Anything was possible, of course within my son’s unbound imagination. I wanted to help any of his ideas come true, and grant him adventure and exploration. And, of course, the freedom to have these years of magic where anything is possible.

“I have an idea,” I whispered.

Whispering, too, sends him into squeals. My son’s curiosity and delight: What is she about to say? Something exciting! He’s already predicted hilarity and fun. I’ve explained nothing, and already he’s captivated.

We should build a fort.

childhood magical thnking building forts

This produced a visible change as his eyebrows raised to his hairline, his blue eyes widened, and his mouth turned into an elongated oh. He clambers out of the blanket piled on top of us, his staticky hair rising in the fresh air. We’ve made forts two times before and the memory has stayed. He raced to the hallway closet, dragging out all the other blankets and holding them up to me.

“This one?” he asked, looking to me, his architect.

I took the blankets he offered and then he went in search of two more- small ones. Tiny quilts once embroidered for him by his grandmother and great-grandmother while I was pregnant with him. He found the small quilts and smiled.

He ran his tiny fingers over the hand-stitched A B Cs with awe. How did the letters get on there? Such simple things that make little minds wonder. Nearly everything can be produced by magic or miracle.

Back in the living room, I dragged the rocking chair and the office chair so that the backs of them were against the arms of the huge leather chair. I began to drape the blankets over the triad of chairs, pulling a little here and a little there so the roof of our newly built fort didn’t cave in. My son watched with wonder in his eyes as if I were constructing him a castle or a wardrobe with the power to conjure Narnia. While he doesn’t know Narnia, he does know of castles. I hoped that this was what he believed we were building together.

Maybe we are. Maybe that is the whole point. He brings me back to the place where anything is possible.

With the fort not even completely built, the blankets not yet perfectly positioned, he eagerly climbed onto the ottoman and then slid into the seat of the leather chair, completely encaved.
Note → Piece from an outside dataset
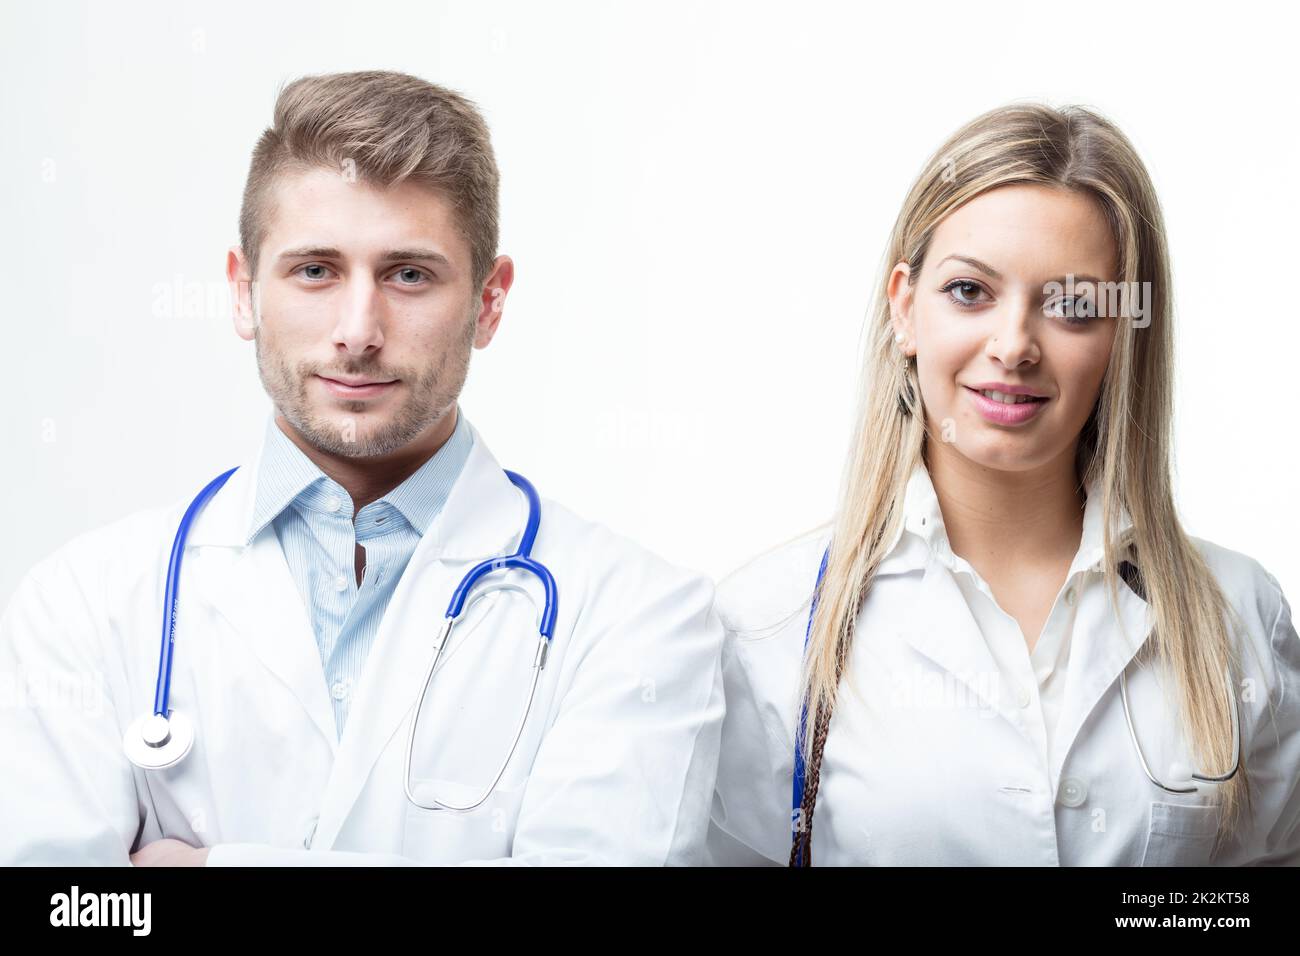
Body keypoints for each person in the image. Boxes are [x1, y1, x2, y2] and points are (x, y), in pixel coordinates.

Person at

The roundness of his tiny head popped up slightly into the roof of our structure. I scratched it through layers of blankets and he giggled.

“All done?” he called.

“Almost,” I told him and tugged the blankets a little more. Then, I ducked my face in the opening and peered in at him.

Come in! Let’s hide from the firetruck.

Quickly, our fort became the safety zone for some firetruck we were trying to avoid. Then, he pushed me aside and told me to wait.

I need to get something.

He returned with his entire bin of play food. His magnatiles. Some hand-selected cars. A puzzle. His fort became a playroom. Or a tree house, perhaps. Maybe a restaurant.
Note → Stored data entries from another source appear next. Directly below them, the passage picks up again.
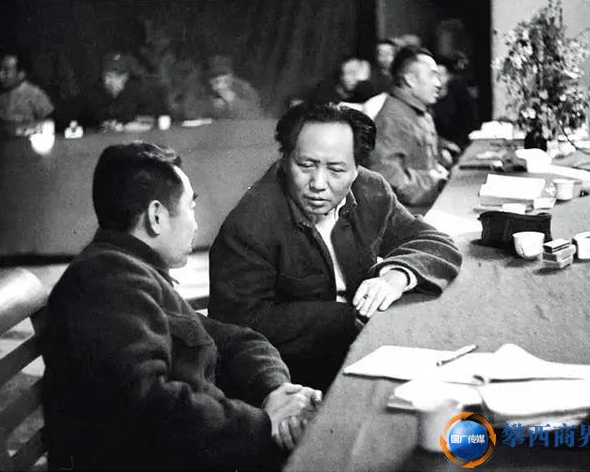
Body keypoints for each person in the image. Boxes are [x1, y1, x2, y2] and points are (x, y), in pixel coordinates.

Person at [41, 142, 321, 470]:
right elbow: (149, 407)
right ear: (156, 217)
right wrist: (263, 424)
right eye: (191, 207)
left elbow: (236, 340)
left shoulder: (128, 272)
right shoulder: (106, 283)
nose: (196, 224)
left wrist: (274, 389)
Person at [209, 102, 462, 391]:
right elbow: (235, 326)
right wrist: (345, 318)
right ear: (286, 159)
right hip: (293, 374)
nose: (318, 183)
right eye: (306, 165)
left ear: (357, 169)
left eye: (336, 169)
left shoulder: (370, 188)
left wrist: (396, 276)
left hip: (361, 345)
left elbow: (435, 242)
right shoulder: (249, 223)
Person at [364, 46, 456, 209]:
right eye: (432, 75)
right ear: (410, 80)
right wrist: (437, 181)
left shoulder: (419, 112)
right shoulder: (392, 117)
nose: (438, 84)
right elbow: (390, 180)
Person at [78, 52, 168, 129]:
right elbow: (83, 125)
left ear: (126, 77)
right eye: (109, 76)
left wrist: (137, 124)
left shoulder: (138, 91)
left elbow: (157, 117)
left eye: (118, 76)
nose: (113, 81)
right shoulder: (92, 95)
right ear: (103, 76)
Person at [184, 55, 263, 119]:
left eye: (225, 80)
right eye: (216, 81)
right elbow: (187, 111)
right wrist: (210, 105)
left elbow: (256, 114)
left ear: (231, 77)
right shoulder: (201, 88)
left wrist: (233, 101)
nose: (221, 85)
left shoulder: (242, 87)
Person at [0, 54, 54, 138]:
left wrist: (23, 129)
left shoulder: (34, 94)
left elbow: (50, 123)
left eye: (6, 71)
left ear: (21, 74)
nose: (0, 75)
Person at [433, 52, 478, 151]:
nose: (437, 79)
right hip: (439, 146)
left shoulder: (459, 91)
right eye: (433, 75)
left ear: (448, 76)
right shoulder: (427, 95)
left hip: (461, 144)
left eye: (440, 75)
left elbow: (469, 120)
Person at [306, 57, 375, 105]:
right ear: (341, 76)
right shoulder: (323, 94)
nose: (355, 77)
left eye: (358, 73)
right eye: (350, 73)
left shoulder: (365, 94)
childhood magical thinking about things

Whatever he wanted it to be, I wanted it to be just that.

He brought so many somethings into the fort that there was hardly room left for us to sit anymore, but the fort was the only place he was interested in that evening. Playing beneath the canopy of blankets was the only thing he wanted to do and he wanted me there. Watching. Witnessing.
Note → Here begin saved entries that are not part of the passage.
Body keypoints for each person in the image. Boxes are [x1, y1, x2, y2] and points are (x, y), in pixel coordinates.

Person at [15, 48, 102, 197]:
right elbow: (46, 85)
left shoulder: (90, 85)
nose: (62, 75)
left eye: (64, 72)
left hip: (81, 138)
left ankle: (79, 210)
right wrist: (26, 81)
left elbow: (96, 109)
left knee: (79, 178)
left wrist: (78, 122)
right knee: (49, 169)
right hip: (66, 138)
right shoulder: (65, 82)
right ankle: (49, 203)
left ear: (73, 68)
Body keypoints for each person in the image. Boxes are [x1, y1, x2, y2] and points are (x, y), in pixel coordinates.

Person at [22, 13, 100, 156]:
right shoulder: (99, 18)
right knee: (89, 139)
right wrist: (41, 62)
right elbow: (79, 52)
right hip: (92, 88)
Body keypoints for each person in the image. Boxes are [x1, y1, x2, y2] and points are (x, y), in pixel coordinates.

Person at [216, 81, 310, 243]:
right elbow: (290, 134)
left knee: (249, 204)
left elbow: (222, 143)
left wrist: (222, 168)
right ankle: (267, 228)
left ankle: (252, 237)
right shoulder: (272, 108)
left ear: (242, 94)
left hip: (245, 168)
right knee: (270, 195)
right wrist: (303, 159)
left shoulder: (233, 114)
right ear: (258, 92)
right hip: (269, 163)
Rarely am I asked to do anything when he plays but watch. If I try to place a car on his track or add a puzzle piece, he reminds me he just wants me to watch. I abide. Because while he looks upon everything with the wonder of discovering it for the first time, my wonder is in discovering him.  

I try to re-engage with the world through his eyes, as though I, too, were seeing it, feeling it, exploring it for the first time. I remember my own childhood magical thinking where life could be full of adventure, and full of possibility.

I want to let him stay in this time and place as long as possible.